Task material:
------------------------------
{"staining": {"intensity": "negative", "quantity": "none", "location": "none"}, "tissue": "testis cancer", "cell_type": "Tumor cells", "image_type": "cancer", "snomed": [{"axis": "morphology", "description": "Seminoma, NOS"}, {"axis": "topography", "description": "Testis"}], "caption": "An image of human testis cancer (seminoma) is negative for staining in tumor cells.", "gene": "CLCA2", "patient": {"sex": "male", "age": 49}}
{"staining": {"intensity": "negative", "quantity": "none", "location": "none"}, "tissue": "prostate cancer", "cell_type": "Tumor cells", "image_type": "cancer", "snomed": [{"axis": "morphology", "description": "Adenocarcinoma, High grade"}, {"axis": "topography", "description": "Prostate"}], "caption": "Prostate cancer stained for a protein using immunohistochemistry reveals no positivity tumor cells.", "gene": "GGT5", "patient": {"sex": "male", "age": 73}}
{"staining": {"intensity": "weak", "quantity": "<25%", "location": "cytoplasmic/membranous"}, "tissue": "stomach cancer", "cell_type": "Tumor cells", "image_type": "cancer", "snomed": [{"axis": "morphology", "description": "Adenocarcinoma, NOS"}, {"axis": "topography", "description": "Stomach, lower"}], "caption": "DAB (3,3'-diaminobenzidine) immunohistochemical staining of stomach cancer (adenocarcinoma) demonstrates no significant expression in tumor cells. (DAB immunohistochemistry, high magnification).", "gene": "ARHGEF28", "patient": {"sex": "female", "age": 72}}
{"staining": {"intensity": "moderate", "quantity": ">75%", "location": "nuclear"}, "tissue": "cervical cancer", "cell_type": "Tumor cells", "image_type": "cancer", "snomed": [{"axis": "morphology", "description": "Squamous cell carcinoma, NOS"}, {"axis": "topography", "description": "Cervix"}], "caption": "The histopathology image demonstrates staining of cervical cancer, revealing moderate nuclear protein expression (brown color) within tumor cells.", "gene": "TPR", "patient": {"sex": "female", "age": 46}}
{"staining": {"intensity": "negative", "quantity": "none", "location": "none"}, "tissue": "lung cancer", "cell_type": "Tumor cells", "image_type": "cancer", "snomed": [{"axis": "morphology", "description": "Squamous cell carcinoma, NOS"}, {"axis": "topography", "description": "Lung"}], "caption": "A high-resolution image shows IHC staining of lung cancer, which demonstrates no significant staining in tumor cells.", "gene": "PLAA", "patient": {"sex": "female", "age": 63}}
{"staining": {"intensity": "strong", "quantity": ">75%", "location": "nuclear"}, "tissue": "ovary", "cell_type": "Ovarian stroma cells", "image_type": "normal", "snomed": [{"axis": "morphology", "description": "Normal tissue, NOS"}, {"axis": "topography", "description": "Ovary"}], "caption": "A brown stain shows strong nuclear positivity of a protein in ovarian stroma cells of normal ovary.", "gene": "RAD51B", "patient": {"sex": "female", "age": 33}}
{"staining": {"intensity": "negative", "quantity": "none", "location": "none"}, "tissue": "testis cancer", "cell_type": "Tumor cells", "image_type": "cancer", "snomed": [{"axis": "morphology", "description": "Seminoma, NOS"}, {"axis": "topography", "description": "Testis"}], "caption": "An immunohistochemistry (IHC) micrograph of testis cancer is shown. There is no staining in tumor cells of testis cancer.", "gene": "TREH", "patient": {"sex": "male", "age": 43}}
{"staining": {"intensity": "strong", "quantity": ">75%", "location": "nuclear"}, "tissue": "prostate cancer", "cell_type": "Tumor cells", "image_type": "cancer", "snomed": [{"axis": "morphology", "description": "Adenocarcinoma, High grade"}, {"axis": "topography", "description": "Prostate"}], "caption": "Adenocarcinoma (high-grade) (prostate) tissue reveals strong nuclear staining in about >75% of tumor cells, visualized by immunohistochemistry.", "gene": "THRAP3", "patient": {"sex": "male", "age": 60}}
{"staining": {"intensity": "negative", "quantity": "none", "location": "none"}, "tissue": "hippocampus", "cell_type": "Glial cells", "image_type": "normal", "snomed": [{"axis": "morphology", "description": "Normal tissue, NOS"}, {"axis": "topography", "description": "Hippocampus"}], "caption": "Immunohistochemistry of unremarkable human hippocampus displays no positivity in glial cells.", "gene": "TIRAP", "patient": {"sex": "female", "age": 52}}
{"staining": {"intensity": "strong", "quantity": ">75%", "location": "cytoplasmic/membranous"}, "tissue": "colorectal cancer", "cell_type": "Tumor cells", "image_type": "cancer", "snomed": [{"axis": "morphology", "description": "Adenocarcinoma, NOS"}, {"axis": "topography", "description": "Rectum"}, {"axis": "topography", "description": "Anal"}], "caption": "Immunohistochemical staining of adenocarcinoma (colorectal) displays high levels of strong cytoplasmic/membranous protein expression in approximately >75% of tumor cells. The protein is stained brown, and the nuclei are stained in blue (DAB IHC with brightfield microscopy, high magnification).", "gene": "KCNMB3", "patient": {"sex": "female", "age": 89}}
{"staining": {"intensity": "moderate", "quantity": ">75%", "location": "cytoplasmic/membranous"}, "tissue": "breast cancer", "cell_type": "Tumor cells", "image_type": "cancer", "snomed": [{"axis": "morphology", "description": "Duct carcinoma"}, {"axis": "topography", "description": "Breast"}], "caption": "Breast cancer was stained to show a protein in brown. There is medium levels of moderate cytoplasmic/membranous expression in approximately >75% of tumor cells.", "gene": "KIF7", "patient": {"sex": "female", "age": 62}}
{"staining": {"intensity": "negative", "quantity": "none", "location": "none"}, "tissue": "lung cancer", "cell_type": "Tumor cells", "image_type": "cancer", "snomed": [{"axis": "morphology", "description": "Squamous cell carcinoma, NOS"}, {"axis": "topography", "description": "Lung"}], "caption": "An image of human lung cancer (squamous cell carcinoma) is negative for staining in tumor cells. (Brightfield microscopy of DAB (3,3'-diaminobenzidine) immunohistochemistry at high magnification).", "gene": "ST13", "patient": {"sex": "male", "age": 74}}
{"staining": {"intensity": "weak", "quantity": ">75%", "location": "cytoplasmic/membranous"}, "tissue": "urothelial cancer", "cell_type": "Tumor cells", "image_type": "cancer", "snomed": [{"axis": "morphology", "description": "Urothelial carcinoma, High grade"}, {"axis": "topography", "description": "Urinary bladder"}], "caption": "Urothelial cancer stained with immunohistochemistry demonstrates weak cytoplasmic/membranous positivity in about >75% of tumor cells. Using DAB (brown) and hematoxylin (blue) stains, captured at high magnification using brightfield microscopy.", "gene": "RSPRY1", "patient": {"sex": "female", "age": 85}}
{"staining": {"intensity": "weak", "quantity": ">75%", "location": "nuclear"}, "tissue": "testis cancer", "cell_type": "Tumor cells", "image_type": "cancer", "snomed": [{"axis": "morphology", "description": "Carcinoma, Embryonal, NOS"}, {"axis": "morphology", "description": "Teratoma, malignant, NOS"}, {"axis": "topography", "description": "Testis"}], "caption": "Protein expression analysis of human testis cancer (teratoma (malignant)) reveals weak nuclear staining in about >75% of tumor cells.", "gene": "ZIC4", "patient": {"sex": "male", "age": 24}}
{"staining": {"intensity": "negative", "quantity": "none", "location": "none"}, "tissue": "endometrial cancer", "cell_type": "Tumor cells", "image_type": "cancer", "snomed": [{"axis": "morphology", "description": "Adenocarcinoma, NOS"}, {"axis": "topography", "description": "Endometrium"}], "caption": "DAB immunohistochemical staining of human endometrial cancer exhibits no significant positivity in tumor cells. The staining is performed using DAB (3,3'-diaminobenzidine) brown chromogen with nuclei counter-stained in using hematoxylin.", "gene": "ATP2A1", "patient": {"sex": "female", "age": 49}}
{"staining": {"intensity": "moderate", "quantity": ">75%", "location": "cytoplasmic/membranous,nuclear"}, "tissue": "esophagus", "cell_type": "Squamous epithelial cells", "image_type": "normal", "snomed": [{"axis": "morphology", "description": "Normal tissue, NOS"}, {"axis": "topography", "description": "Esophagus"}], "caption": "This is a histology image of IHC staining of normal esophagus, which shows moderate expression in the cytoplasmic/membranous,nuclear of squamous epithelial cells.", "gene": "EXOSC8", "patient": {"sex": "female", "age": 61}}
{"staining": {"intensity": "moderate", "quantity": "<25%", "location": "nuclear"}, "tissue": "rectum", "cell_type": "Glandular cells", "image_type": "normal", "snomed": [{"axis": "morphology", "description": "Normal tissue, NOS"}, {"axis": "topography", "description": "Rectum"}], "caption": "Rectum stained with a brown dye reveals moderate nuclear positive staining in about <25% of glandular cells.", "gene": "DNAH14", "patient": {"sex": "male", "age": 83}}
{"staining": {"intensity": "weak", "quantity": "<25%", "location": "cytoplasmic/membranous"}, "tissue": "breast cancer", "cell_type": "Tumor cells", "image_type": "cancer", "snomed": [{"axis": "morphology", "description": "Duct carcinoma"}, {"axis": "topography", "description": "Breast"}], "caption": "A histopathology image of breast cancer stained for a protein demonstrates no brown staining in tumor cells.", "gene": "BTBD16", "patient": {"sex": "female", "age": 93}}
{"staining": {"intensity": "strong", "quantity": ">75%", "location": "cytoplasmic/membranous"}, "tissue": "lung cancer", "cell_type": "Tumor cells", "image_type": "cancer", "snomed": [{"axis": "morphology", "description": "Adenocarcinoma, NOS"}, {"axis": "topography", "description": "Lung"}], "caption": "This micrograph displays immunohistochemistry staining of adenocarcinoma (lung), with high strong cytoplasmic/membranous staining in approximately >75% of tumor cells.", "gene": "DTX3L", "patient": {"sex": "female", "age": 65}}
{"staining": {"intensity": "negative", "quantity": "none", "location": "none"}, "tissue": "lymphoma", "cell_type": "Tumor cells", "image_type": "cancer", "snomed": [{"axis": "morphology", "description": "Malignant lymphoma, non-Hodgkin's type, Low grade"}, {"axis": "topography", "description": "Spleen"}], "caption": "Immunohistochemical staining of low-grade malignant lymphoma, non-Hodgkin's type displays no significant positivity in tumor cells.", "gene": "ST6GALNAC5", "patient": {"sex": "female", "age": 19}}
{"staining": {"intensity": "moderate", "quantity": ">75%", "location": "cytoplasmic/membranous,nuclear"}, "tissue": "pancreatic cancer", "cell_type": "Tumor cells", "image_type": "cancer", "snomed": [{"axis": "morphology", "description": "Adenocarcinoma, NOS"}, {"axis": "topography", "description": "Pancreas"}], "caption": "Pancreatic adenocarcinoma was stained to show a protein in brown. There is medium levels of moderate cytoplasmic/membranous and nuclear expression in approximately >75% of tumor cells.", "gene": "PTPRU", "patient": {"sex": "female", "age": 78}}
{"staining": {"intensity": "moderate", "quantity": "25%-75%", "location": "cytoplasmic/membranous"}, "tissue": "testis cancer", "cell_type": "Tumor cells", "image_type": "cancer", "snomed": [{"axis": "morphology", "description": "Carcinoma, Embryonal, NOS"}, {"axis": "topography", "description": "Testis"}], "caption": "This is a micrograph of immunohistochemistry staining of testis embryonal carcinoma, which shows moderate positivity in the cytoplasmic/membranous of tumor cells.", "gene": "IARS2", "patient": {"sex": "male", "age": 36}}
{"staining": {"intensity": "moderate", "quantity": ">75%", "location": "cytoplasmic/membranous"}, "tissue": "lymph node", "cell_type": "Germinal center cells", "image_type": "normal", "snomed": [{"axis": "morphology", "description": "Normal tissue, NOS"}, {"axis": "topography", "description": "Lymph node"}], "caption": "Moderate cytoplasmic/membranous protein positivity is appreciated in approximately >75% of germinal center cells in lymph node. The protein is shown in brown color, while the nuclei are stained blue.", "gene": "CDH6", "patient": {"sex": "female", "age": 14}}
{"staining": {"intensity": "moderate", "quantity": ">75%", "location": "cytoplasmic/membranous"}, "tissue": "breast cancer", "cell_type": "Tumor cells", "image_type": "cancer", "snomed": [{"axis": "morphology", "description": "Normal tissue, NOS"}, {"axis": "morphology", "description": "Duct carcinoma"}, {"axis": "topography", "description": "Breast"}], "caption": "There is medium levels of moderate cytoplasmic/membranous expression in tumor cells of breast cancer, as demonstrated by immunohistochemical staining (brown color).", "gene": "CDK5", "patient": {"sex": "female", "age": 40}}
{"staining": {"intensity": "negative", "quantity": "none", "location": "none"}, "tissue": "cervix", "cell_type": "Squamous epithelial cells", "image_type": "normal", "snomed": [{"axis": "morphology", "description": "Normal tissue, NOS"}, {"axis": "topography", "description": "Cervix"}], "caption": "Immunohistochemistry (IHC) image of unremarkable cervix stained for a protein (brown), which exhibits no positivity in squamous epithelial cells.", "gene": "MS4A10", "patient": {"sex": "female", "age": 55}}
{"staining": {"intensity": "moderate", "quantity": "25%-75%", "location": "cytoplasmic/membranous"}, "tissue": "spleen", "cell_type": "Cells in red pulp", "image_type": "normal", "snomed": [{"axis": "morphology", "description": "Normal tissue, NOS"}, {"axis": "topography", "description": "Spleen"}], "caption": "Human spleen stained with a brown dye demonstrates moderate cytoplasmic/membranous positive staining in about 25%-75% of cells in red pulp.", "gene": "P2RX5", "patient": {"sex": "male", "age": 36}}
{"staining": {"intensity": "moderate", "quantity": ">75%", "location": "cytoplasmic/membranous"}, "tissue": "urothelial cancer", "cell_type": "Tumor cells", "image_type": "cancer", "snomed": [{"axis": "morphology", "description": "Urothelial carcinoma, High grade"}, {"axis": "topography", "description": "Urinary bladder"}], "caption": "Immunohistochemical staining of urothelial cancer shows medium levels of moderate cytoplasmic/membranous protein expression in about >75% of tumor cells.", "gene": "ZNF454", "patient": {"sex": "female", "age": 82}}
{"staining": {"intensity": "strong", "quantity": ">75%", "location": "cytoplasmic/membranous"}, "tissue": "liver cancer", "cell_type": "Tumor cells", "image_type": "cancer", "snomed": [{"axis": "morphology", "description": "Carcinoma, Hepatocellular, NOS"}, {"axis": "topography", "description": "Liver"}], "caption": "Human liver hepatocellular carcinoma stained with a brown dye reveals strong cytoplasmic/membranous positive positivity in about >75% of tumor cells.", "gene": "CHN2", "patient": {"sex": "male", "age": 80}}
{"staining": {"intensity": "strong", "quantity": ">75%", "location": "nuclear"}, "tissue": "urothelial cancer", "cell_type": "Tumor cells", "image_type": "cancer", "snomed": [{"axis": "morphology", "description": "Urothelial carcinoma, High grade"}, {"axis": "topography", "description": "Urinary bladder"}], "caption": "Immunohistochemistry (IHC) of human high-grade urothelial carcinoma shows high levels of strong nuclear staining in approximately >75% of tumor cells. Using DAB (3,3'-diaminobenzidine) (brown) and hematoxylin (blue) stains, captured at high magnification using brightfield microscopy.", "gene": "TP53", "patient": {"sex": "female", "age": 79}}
------------------------------
Assigned task:
Extract the lines of the preceding material that run from the line with "cytoplasmic/membranous protein positivity" through the line with "(IHC) image of", inclusive, reproducing them exactly and adding nothing.

Solution to this task:
{"staining": {"intensity": "moderate", "quantity": ">75%", "location": "cytoplasmic/membranous"}, "tissue": "lymph node", "cell_type": "Germinal center cells", "image_type": "normal", "snomed": [{"axis": "morphology", "description": "Normal tissue, NOS"}, {"axis": "topography", "description": "Lymph node"}], "caption": "Moderate cytoplasmic/membranous protein positivity is appreciated in approximately >75% of germinal center cells in lymph node. The protein is shown in brown color, while the nuclei are stained blue.", "gene": "CDH6", "patient": {"sex": "female", "age": 14}}
{"staining": {"intensity": "moderate", "quantity": ">75%", "location": "cytoplasmic/membranous"}, "tissue": "breast cancer", "cell_type": "Tumor cells", "image_type": "cancer", "snomed": [{"axis": "morphology", "description": "Normal tissue, NOS"}, {"axis": "morphology", "description": "Duct carcinoma"}, {"axis": "topography", "description": "Breast"}], "caption": "There is medium levels of moderate cytoplasmic/membranous expression in tumor cells of breast cancer, as demonstrated by immunohistochemical staining (brown color).", "gene": "CDK5", "patient": {"sex": "female", "age": 40}}
{"staining": {"intensity": "negative", "quantity": "none", "location": "none"}, "tissue": "cervix", "cell_type": "Squamous epithelial cells", "image_type": "normal", "snomed": [{"axis": "morphology", "description": "Normal tissue, NOS"}, {"axis": "topography", "description": "Cervix"}], "caption": "Immunohistochemistry (IHC) image of unremarkable cervix stained for a protein (brown), which exhibits no positivity in squamous epithelial cells.", "gene": "MS4A10", "patient": {"sex": "female", "age": 55}}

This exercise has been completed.